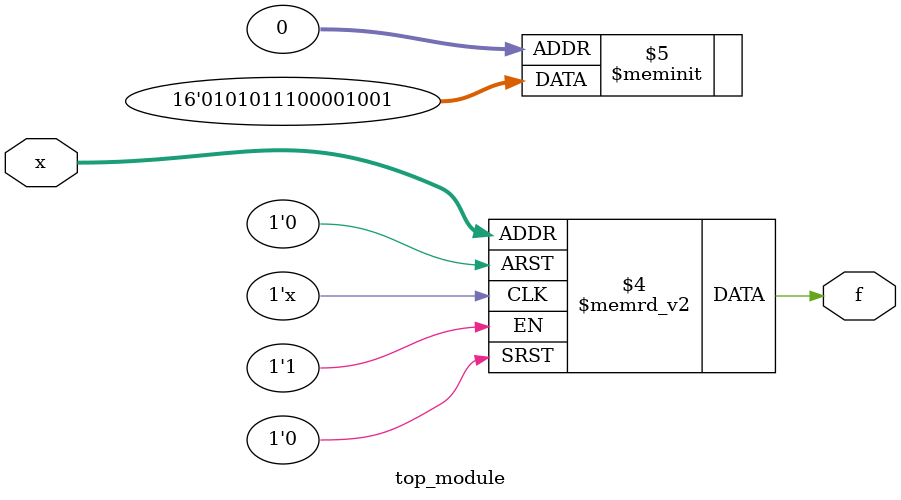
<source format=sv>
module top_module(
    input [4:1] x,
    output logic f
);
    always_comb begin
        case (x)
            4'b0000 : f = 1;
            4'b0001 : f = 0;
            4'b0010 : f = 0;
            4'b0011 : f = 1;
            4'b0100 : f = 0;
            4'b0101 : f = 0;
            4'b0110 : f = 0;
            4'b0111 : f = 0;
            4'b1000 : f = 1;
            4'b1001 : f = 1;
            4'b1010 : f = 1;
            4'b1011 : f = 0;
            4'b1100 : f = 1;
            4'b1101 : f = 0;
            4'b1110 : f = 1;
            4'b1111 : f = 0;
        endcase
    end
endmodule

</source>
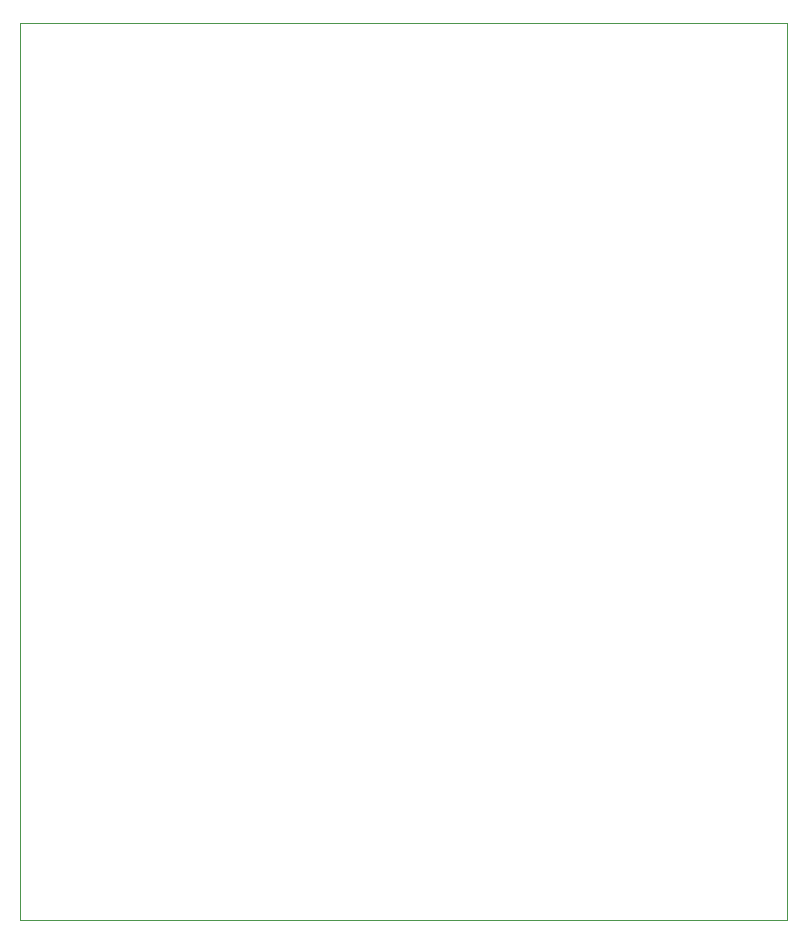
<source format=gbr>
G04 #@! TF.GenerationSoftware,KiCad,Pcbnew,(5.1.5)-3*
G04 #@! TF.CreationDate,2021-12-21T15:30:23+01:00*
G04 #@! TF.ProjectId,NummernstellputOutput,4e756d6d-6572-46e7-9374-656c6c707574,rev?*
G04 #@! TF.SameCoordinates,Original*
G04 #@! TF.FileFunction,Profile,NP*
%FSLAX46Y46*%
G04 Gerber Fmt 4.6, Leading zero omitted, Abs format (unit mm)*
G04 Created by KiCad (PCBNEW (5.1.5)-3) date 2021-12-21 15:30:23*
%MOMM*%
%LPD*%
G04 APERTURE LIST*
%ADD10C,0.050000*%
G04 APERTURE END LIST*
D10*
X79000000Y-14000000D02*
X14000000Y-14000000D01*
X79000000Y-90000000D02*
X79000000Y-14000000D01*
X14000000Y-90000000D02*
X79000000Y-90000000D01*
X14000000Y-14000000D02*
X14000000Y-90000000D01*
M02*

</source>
● ● ● ●
Working from the entries above, please transcribe only the lines from the line with "4'b0111 : f = 0;" through the line with "G04 #@! TF.FileFunction,Profile,NP*", exactly, with both end lines and without pictures.

# COMPLETED TASK
            4'b0111 : f = 0;
            4'b1000 : f = 1;
            4'b1001 : f = 1;
            4'b1010 : f = 1;
            4'b1011 : f = 0;
            4'b1100 : f = 1;
            4'b1101 : f = 0;
            4'b1110 : f = 1;
            4'b1111 : f = 0;
        endcase
    end
endmodule

</source>
<source format=gbr>
G04 #@! TF.GenerationSoftware,KiCad,Pcbnew,(5.1.5)-3*
G04 #@! TF.CreationDate,2021-12-21T15:30:23+01:00*
G04 #@! TF.ProjectId,NummernstellputOutput,4e756d6d-6572-46e7-9374-656c6c707574,rev?*
G04 #@! TF.SameCoordinates,Original*
G04 #@! TF.FileFunction,Profile,NP*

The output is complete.